Equinor renonce à l’exportation d’hydrogène bleu vers l’Allemagne, un projet qui devait s’appuyer sur un pipeline offshore reliant la Norvège à l’Allemagne. Ce pipeline, conçu pour alimenter des centrales électriques allemandes, devait marquer une étape majeure dans la transition énergétique européenne en fournissant de l’hydrogène produit à partir de gaz naturel, avec captage et stockage de CO2. Cependant, Equinor justifie l’arrêt du projet par des coûts trop élevés, estimés à plusieurs milliards d’euros, et l’absence d’engagements fermes des acheteurs européens pour garantir la viabilité de l’opération.
Le pipeline représentait une part importante de cet investissement, avec un coût annoncé de 3 milliards d’euros. Malgré son potentiel, le marché de l’hydrogène en Europe reste embryonnaire, rendant difficile l’attractivité d’un tel projet sans garanties solides. Equinor, qui a déjà investi dans le développement de cette technologie, se heurte aux réalités économiques d’un marché où la demande n’est pas encore suffisamment structurée.
Recentrage stratégique
Ce projet s’inscrivait dans un cadre plus large de coopération entre Equinor et RWE, visant à réduire les émissions de gaz à effet de serre en Allemagne. Signé en 2022, leur partenariat prévoyait la mise en place d’une chaîne d’approvisionnement complète pour alimenter les centrales allemandes en hydrogène bleu. Toutefois, Equinor met désormais fin à cette phase du projet, bien que les deux entreprises restent engagées dans le développement de centrales électriques prêtes à recevoir de l’hydrogène.
Le ministère allemand de l’Économie a confirmé que la discussion se poursuit avec la Norvège, mais avec une nouvelle approche : la conversion de gaz norvégien en hydrogène bleu aux Pays-Bas, et le stockage du CO2 capturé en Norvège. Ce changement montre un ajustement stratégique pour adapter les infrastructures existantes tout en répondant aux défis économiques rencontrés par les deux pays.

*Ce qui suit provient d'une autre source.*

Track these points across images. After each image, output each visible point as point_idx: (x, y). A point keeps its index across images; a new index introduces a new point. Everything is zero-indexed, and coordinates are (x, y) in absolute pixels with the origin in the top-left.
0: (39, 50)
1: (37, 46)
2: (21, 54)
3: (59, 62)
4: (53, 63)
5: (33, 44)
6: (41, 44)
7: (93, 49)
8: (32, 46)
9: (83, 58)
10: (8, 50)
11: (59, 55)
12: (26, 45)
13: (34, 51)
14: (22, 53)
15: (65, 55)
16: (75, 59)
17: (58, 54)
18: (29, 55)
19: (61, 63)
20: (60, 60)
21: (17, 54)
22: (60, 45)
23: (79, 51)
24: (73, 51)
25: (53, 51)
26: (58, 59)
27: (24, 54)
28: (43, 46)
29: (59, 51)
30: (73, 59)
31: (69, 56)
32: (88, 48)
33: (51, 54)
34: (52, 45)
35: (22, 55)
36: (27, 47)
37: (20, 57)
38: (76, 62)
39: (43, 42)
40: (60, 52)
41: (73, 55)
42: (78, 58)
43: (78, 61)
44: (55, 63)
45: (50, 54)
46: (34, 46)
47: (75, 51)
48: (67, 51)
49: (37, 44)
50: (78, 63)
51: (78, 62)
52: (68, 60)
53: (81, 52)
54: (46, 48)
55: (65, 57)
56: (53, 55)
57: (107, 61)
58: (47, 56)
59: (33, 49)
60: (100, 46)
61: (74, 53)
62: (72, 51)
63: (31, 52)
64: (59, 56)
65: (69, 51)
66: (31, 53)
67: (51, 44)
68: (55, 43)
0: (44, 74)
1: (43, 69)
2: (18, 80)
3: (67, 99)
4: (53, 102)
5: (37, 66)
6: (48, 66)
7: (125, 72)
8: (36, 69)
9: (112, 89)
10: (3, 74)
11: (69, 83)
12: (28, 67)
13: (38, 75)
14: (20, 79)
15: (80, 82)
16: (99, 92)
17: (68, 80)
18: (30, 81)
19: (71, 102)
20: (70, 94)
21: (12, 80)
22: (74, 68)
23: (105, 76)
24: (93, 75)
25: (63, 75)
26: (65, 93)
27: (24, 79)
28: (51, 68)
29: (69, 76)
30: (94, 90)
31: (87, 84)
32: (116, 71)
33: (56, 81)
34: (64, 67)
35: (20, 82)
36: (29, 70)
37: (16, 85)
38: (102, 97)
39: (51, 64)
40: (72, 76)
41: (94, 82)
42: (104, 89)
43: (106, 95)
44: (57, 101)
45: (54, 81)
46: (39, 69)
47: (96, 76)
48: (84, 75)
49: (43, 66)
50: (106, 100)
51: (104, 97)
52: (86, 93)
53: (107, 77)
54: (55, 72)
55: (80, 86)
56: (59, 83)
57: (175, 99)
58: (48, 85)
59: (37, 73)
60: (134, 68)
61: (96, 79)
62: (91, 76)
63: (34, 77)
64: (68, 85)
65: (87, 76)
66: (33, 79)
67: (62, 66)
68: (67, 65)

Investissements conditionnés aux marchés
Magnus Frantzen Eidsvold, porte-parole d’Equinor, précise que l’entreprise ne peut pas justifier de tels investissements sans un marché établi et des engagements à long terme. La production d’hydrogène et l’infrastructure liée nécessitent une demande forte et constante pour rentabiliser les investissements. À ce stade, les engagements des acheteurs européens ne suffisent pas à sécuriser les investissements nécessaires pour lancer ce projet dans les délais prévus.
L’hydrogène bleu, bien qu’une solution potentielle pour décarboner les secteurs industriels et énergétiques, est encore confronté à des coûts de production élevés, ce qui freine son adoption. Le manque de soutien politique et financier pour créer un cadre solide ralentit également l’avancement des projets majeurs tels que celui d’Equinor. Cela a conduit l’entreprise à concentrer ses efforts sur des marchés plus matures comme le Royaume-Uni et les Pays-Bas, où les projets d’hydrogène semblent plus prometteurs à court terme.
Impact sur la transition énergétique allemande
En Allemagne, la mise en place de centrales électriques prêtes pour l’hydrogène reste une priorité pour RWE. Toutefois, la décision d’abandonner l’approvisionnement norvégien pourrait ralentir la transition énergétique dans le pays. En effet, la capacité de ces centrales à fonctionner avec de l’hydrogène dépend non seulement de la disponibilité de cette ressource, mais aussi des mécanismes de soutien mis en place par le gouvernement pour encourager la production d’hydrogène à l’échelle continentale.
L’objectif pour l’Allemagne est de démarrer la production d’électricité à partir d’hydrogène d’ici 2030, mais cela reste conditionné à la mise en place de politiques adaptées et à la création de nouveaux mécanismes de financement. Pour l’instant, RWE devra chercher d’autres sources d’approvisionnement en hydrogène sur le continent, tout en continuant à travailler avec le gouvernement pour renforcer le cadre réglementaire nécessaire au développement de ces projets.
Une industrie encore en construction
L’hydrogène, souvent perçu comme une solution pour la décarbonation des industries lourdes, reste une technologie en développement qui requiert des investissements massifs. Les entreprises énergétiques, comme Equinor, sont confrontées à la nécessité de sécuriser des partenariats et des accords à long terme pour justifier les coûts de production et de distribution de l’hydrogène. Sans un soutien politique et une demande stabilisée, les projets risquent d’être reportés, voire annulés, comme le démontre l’exemple de ce projet norvégien.
La transition énergétique européenne dépendra donc de la capacité des gouvernements et des entreprises à structurer un marché de l’hydrogène compétitif, tout en répondant aux défis économiques qui pèsent actuellement sur cette filière.